I showed you earlier how to use `if`

statement with comprehension but what if you want to use `if`

and `else`

both.

Let's see it with similar odd number example that we used earlier. Let' say we want odd number and squared of even number in between 1 to 10. How would we do it?

```
numbers = [num**2 if num % 2 == 0 else num for num in range(1, 11)]
print(numbers) # Output: [1, 4, 3, 16, 5, 36, 7, 64, 9, 100]
```

Here, we have checked that if condition `num % 2 == 0`

(even number) becomes `true`

then square it otherwise just pass the number (odd number).

# Nested loop with Python Comprehension

So now you want to know how the hell we will do the nested loop.
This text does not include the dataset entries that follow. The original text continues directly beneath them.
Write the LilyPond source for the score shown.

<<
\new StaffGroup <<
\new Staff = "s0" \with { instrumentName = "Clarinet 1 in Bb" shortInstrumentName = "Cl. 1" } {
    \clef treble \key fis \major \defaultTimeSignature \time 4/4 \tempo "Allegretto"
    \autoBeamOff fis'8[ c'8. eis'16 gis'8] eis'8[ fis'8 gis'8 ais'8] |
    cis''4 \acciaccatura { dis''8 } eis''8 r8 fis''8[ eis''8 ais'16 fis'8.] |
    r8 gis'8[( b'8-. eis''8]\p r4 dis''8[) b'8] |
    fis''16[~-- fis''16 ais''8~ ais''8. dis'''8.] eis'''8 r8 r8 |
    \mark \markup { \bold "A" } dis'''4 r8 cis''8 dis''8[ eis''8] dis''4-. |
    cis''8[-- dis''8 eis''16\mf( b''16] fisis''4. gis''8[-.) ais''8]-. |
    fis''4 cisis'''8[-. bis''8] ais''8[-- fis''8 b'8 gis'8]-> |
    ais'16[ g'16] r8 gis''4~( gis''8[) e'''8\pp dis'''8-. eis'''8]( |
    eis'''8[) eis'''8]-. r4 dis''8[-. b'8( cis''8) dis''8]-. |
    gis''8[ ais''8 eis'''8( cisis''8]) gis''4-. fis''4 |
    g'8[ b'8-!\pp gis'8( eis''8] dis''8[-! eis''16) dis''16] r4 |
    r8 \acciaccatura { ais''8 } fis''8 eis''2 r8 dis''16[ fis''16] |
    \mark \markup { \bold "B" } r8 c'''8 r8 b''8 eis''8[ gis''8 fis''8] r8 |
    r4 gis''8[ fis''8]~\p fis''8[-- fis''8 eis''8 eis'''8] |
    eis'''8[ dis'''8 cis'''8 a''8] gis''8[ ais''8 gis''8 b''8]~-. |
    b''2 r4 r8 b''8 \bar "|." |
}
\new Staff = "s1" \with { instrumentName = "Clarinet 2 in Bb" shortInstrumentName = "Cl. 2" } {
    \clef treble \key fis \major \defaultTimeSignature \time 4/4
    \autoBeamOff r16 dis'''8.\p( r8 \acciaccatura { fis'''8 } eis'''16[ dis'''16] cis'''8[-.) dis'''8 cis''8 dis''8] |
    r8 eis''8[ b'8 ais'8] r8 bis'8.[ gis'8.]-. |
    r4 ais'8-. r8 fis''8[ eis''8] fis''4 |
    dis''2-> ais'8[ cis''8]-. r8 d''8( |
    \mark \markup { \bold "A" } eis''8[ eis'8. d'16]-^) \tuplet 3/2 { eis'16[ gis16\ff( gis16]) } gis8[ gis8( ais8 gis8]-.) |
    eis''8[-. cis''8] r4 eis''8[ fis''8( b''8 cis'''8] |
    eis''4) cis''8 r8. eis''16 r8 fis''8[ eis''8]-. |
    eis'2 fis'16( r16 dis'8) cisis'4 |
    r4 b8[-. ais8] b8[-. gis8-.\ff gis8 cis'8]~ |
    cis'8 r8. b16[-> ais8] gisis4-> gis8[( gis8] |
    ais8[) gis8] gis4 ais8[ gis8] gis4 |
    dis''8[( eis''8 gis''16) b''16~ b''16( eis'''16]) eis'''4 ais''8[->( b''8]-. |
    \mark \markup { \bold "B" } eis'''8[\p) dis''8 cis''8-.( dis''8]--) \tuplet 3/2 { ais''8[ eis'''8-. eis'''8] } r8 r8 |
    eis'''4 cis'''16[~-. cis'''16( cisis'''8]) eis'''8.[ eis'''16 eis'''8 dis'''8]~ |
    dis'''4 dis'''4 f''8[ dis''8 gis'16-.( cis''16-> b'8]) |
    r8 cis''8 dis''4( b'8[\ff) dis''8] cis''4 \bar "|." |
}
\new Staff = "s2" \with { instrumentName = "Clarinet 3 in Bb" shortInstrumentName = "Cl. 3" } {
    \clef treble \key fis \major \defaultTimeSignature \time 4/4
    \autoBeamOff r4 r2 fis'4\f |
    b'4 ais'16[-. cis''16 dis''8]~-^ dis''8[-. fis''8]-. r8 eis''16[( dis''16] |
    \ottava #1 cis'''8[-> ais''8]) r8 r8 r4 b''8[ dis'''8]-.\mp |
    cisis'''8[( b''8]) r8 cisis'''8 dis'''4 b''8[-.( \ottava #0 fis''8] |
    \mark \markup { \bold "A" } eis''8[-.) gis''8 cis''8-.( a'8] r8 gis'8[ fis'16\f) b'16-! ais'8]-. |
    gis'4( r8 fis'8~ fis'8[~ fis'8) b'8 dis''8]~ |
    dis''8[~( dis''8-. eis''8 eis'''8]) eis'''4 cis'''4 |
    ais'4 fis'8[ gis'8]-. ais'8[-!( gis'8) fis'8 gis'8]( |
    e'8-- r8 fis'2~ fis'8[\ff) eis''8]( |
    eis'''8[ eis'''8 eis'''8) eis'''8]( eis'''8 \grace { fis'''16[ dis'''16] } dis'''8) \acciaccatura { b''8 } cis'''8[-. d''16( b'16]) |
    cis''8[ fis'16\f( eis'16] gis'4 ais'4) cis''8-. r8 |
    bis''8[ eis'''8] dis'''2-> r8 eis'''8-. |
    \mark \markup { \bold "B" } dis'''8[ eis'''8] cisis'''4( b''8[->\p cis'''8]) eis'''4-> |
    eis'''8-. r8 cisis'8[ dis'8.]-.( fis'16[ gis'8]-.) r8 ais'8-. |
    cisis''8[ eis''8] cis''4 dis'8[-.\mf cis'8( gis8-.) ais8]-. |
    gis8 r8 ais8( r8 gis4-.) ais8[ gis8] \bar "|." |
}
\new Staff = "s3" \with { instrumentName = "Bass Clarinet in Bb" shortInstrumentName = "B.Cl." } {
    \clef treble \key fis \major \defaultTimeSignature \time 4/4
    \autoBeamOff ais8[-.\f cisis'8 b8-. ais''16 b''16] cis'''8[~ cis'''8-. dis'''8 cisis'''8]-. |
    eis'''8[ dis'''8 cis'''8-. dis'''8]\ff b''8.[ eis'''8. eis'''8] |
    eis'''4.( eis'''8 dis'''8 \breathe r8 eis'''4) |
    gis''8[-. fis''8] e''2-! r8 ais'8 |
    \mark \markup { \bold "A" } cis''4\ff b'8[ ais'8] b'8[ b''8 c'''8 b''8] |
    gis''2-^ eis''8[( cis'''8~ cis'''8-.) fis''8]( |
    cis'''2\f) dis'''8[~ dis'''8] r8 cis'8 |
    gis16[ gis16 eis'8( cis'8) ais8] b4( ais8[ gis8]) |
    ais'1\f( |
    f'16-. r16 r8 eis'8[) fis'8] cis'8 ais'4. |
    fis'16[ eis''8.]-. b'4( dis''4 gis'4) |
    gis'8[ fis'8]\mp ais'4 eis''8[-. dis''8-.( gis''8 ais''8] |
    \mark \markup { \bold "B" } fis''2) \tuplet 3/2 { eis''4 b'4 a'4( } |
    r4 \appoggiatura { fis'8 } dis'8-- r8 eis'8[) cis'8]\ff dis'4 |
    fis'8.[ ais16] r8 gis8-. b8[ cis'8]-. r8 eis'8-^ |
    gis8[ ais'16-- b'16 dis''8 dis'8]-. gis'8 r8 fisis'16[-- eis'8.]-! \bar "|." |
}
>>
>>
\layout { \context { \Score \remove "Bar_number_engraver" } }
So. let's say we want to flatten the 3x3 matrix.

Here is how you would do it with list comprehension.

```
matrix_3d = [
[1, 2, 3],
[4, 5, 6],
[7, 8, 9]
]
flattened_list = [col for row in matrix_3d for col in row]
print(flattened_list)
# Output: [1, 2, 3, 4, 5, 6, 7, 8, 9]
```

Here, it will take each row and then iterate through each element of that row.

Now, if you want to use condition with nested loop comprehension here is how you would do it.

```
matrix_3d = [
[1, 2, 3],
[4, 5, 6],
[7, 8, 9]
]
flattened_list = [col for row in matrix_3d for col in row if col % 2 != 0]
print(flattened_list)
# Output: [1, 3, 5, 7, 9]
```

You can use `if-else`

same way we use for single loop comprehension. So, that was a guide for comprehension in Python.

# Conclusion

From the above, we can conclude that comprehensions are a powerful feature in Python that can help you write cleaner, more efficient code. If you think, "How can this be faster than a normal loop?" check out my blog titled How to read and write sequential data gracefully in Python for a better understanding of that.

Embrace comprehensions to write more Pythonic and maintainable code.